As the national media prepared to cover the historic 2008 election, Stars and Stripes, the Pentagon-funded daily newspaper, was making its own plans to report on the conclusion of the presidential race. As part of its election coverage, the paper planned to dispatch reporters to the common areas of military bases in order to chronicle the scene as the returns rolled on. A Stripes editor, Tom Skeen, advised the Pentagon of the paper’s plans beforehand as a matter of “courtesy,” but was “flabbergasted” by the response he received from the Office of the Secretary of Defense for Public Affairs: stand down. “As a matter of long standing policy, DoD personnel are to avoid engaging in activities that could associate the Department with any partisan election,” the paper was told.
In a critical column today, the paper’s ombudsman fired back:
What servicemembers say while in uniform can be construed as a position of the DOD, the officials said. No matter that servicemembers, identified by name, rank and location, express themselves regularly in letters to the editor of newspapers, and in blogs. No matter that every DOD restriction placed on uniformed servicemembers with respect to politics speaks explicitly of “official capacity” actions — giving a speech, writing a column, being active in a political event such as a demonstration. No matter that Congress has clearly stated that both Stars and Stripes and “military personnel on the frontiers of freedom” must be protected by the free speech provisions of the First Amendment.
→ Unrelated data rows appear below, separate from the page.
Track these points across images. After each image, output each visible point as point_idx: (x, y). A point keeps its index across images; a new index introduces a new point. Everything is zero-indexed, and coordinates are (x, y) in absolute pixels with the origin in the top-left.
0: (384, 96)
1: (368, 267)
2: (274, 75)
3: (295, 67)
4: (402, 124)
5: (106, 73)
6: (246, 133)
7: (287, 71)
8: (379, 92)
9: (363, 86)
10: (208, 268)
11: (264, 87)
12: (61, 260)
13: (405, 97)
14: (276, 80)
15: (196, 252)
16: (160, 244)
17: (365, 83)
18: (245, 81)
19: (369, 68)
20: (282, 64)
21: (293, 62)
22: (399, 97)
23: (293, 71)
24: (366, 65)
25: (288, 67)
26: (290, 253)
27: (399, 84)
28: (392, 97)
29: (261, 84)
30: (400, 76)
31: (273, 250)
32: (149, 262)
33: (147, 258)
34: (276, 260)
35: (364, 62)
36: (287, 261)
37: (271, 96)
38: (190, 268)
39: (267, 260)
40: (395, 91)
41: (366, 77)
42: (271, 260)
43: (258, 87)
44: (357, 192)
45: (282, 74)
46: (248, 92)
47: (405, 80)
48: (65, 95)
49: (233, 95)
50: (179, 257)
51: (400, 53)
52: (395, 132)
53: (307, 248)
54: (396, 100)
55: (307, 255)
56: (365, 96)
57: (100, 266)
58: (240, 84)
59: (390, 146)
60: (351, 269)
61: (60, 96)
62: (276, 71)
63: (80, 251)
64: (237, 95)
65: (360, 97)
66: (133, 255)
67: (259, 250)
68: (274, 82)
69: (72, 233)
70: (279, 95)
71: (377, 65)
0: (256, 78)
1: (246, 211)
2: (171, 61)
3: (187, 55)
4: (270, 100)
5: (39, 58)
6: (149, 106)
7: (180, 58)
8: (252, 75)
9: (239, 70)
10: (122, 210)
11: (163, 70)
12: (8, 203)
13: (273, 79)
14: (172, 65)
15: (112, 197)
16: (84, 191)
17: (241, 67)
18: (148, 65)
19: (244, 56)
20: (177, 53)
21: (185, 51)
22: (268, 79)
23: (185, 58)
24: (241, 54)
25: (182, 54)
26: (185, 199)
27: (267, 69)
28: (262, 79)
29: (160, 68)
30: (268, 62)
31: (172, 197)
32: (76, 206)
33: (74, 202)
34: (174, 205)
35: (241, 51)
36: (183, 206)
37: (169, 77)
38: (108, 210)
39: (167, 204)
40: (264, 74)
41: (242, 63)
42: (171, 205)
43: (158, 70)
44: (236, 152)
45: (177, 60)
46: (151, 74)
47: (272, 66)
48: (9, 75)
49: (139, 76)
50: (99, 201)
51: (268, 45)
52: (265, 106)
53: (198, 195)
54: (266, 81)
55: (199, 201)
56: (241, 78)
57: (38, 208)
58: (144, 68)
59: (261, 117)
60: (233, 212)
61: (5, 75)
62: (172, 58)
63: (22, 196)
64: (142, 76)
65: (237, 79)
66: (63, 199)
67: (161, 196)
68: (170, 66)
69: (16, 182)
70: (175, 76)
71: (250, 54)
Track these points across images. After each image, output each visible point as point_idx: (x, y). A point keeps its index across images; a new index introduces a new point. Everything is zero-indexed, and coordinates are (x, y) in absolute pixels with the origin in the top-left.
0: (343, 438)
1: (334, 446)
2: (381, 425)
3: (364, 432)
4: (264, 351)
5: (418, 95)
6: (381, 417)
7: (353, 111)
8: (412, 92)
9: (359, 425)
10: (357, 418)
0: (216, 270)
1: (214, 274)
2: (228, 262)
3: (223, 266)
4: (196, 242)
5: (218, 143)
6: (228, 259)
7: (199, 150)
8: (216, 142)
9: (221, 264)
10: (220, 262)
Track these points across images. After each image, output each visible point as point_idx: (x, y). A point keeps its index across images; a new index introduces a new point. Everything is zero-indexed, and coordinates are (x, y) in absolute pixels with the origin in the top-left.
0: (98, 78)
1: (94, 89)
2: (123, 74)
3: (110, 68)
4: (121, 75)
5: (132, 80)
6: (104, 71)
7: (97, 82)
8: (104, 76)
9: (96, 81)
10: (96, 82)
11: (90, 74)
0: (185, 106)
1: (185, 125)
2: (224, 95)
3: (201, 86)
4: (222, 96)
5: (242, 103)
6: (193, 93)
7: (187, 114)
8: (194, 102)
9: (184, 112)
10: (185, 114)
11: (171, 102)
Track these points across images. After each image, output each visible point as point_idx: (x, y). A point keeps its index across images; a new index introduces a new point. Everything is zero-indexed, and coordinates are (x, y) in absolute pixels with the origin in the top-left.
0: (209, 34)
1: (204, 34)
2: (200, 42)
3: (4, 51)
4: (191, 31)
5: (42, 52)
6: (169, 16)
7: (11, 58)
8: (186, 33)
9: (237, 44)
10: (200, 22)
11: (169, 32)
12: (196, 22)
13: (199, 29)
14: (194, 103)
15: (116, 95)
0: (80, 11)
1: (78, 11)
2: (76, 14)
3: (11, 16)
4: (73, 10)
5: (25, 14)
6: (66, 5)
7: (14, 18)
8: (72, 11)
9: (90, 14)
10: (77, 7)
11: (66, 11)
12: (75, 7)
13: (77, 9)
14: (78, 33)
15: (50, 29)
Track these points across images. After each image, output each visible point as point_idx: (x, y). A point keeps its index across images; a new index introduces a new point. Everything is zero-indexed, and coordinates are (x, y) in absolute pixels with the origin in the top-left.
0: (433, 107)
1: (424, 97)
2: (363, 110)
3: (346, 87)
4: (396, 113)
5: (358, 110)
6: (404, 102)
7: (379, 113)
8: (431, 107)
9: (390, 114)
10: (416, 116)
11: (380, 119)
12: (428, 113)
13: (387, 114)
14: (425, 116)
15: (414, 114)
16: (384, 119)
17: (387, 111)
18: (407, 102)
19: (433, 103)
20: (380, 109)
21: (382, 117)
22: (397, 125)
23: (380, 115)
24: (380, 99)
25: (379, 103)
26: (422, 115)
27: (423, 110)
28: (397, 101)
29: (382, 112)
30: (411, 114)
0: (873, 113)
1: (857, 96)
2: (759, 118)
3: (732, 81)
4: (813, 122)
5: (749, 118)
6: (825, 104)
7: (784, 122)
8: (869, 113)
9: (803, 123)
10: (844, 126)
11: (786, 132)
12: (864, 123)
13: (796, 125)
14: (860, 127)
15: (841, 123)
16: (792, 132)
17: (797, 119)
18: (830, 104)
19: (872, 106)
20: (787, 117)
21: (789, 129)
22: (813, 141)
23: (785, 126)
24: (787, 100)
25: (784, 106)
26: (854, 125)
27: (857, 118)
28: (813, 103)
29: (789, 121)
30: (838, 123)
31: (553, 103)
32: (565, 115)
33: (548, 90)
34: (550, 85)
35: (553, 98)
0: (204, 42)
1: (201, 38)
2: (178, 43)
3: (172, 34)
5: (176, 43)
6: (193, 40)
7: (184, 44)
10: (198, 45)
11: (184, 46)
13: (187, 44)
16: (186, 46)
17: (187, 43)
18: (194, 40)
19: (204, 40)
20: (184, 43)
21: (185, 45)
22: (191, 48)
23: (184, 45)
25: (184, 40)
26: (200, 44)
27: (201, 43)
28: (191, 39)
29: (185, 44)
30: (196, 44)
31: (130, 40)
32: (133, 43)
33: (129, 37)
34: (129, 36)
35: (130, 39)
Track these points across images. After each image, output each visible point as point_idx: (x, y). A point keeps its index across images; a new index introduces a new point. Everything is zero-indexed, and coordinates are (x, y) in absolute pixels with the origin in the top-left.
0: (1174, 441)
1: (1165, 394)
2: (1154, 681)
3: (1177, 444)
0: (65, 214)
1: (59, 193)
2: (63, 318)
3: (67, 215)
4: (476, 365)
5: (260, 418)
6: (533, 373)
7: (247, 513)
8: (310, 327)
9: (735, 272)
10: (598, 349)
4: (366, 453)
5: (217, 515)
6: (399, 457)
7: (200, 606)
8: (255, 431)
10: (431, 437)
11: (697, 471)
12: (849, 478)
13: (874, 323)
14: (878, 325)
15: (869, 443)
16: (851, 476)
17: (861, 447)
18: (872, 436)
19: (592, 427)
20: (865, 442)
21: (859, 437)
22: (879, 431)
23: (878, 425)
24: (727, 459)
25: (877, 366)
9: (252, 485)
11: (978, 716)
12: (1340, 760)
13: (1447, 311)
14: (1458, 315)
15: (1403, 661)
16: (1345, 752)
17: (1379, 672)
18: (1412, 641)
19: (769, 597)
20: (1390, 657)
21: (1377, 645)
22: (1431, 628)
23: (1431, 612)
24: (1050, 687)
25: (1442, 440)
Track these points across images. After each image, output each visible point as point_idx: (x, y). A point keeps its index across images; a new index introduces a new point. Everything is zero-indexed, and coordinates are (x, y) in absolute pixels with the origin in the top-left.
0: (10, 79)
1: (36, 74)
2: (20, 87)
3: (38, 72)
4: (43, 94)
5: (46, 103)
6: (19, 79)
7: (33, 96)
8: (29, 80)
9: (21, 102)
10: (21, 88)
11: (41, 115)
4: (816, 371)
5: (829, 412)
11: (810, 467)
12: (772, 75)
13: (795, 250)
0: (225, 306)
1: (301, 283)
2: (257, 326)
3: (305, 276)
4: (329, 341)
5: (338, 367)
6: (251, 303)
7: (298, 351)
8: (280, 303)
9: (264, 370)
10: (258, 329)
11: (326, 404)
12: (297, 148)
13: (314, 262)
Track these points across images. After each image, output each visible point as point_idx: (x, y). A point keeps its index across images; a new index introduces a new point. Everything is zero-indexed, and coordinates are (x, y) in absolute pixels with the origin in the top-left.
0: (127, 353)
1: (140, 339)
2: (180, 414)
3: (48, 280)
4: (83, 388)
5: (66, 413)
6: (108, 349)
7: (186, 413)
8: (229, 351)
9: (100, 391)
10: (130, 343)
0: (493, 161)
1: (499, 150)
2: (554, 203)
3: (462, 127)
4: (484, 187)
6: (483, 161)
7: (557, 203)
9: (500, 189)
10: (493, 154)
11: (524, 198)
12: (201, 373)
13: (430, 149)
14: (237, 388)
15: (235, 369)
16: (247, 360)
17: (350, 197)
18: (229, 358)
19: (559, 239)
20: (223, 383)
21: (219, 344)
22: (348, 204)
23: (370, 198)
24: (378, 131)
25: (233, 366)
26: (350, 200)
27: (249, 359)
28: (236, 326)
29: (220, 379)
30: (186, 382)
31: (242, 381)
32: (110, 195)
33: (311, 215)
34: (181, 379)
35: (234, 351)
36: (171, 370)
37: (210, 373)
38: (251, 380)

There were other arguments for barring Stripes from this fairly routine election coverage exercise. For one thing, the officials said, commercial media were not being allowed to go on bases to cover election reaction, so Stripes also should not be. This is a recurring argument that ignores the unique position of Stripes — unique not only within the U.S. government but probably within any government in the world. It has been created and is supported within the DOD to provide news and information to troops in a way that no other civilian media want to do or can do. Stripes staffers work from offices on base. They have DOD ID cards. They live and work in many respects as servicemembers themselves do. And there is no small number of active-duty personnel on assignment to Stripes as editors, reporters and photographers.
Ultimately, Stripes‘ editorial director, Terry Leonard, decided to ignore the order, instructing the paper’s reporters to carry on as planned unless they were told to stop, in which case they were to state their objections and leave without incident. And at bases in Japan and South Korea military public affairs officials did indeed intercede, preventing Stripes reporters from interviewing servicemembers. Explaining the unusual interference in the paper’s operations, a Pentagon spokesman later said that nothing good could come from covering the military perspective on presidential politics: “It’s nothing but a gateway to trouble for us.”
In the end, Stripes reporters were successful in gauging the ground-level reaction of grunts worldwide—and, at press time, the Pentagon had yet to be subsumed into the void of partisan politics.
Among the remarks relayed on Stripes‘ Twitter feed:
A1C Elias Zavala: “Go Obama. I’m not saying who I voted for, I’m just saying, ‘Go him.'”
Pfc. Michael Cunningham: “It’s kind of picking the lesser of two evils.”
Tech Sgt. (and McCain supporter) Joe Bosacco: “Hopefully I single-handedly saved the world with my absentee ballot.”
A1C Andrew Greenwell: “As far as I’m concerned, whoever wins is my commander in chief & I’ll do what he says. It really is that simple.”